== Your tasks ==
(a) Reproduce the passage on software and voice commands word for word, starting with "In some embodiments, certain" and going on through "115 of FIG. 1.".
(b) Translate this sentence from the passage on software and voice commands into Spanish: "A voice grammar list associated with the first control is generated responsive to detecting the selection."

== Passage ==
In some embodiments, certain aspects of the techniques described above may be implemented by one or more processors of a processing system executing software. The techniques described herein may be implemented by executing software on a computing device, such as the processor 110 of FIG. 1, however, such methods are not abstract in that they improve the operation of the device 100 and the user's experience when operating the device 100. Prior to execution, the software instructions may be transferred from a non-transitory computer readable storage medium to a memory, such as the memory 115 of FIG. 1.
The software may include one or more sets of executable instructions stored or otherwise tangibly embodied on a non-transitory computer readable storage medium. The software can include the instructions and certain data that, when executed by one or more processors, manipulate the one or more processors to perform one or more aspects of the techniques described above. The non-transitory computer readable storage medium may include, for example, a magnetic or optical disk storage device, solid state storage devices such as Flash memory, a cache, random access memory (RAM) or other non-volatile memory device or devices, and the like. The executable instructions stored on the non-transitory computer readable storage medium may be in source code, assembly language code, object code, or other instruction format that is interpreted or otherwise executable by one or more processors.
A computer readable storage medium may include any storage medium, or combination of storage media, accessible by a computer system during use to provide instructions and/or data to the computer system. Such storage media can include, but is not limited to, optical media (e.g., compact disc (CD), digital versatile disc (DVD), Blu-Ray disc), magnetic media (e.g., floppy disc, magnetic tape or magnetic hard drive), volatile memory (e.g., random access memory (RAM) or cache), non-volatile memory (e.g., read-only memory (ROM) or Flash memory), or microelectromechanical systems (MEMS)-based storage media. The computer readable storage medium may be embedded in the computing system (e.g., system RAM or ROM), fixedly attached to the computing system (e.g., a magnetic hard drive), removably attached to the computing system (e.g., an optical disc or Universal Serial Bus (USB)-based Flash memory), or coupled to the computer system via a wired or wireless network (e.g., network accessible storage (NAS)).
A method includes detecting a selection of a first control in an application executed by a device. A voice grammar list associated with the first control is generated responsive to detecting the selection. An audio sample received over a microphone of the device is analyzed to identify a voice command matching an item in the voice grammar list. The voice command is executed.
A method includes detecting a selection of a first control in an application executed by a device. A list of menu items generated by the application is extracted responsive to detecting the selection. A voice grammar list is generated based on the list of menu items. A microphone of the device is enabled for a predetermined period of time after detecting the selection. An audio sample received over the microphone is analyzed to identify a voice command matching an item in the voice grammar list. The voice command is executed.

== Data records ==
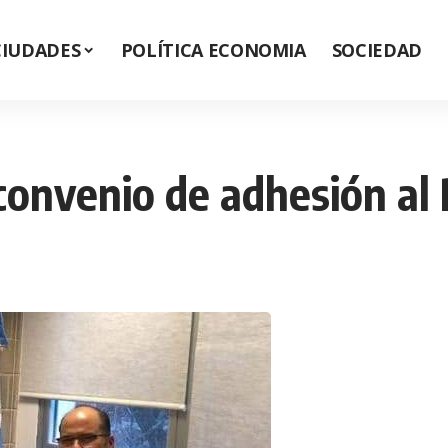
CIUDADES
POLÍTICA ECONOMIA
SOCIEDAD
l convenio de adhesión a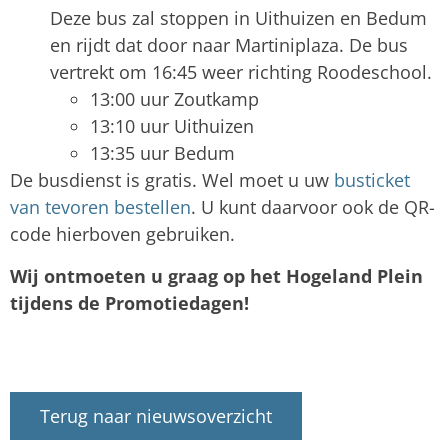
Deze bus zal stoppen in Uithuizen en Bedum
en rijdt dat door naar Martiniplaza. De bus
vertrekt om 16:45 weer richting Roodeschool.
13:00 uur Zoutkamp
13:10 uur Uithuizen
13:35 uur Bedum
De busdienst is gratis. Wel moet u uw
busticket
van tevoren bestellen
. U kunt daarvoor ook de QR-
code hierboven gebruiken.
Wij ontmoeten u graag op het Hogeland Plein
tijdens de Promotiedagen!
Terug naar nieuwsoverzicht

== Results for the exercise ==
(a)
In some embodiments, certain aspects of the techniques described above may be implemented by one or more processors of a processing system executing software. The techniques described herein may be implemented by executing software on a computing device, such as the processor 110 of FIG. 1, however, such methods are not abstract in that they improve the operation of the device 100 and the user's experience when operating the device 100. Prior to execution, the software instructions may be transferred from a non-transitory computer readable storage medium to a memory, such as the memory 115 of FIG. 1.

(b) Se genera una lista de gramática de voz asociada con el primer control en respuesta a la detección de la selección.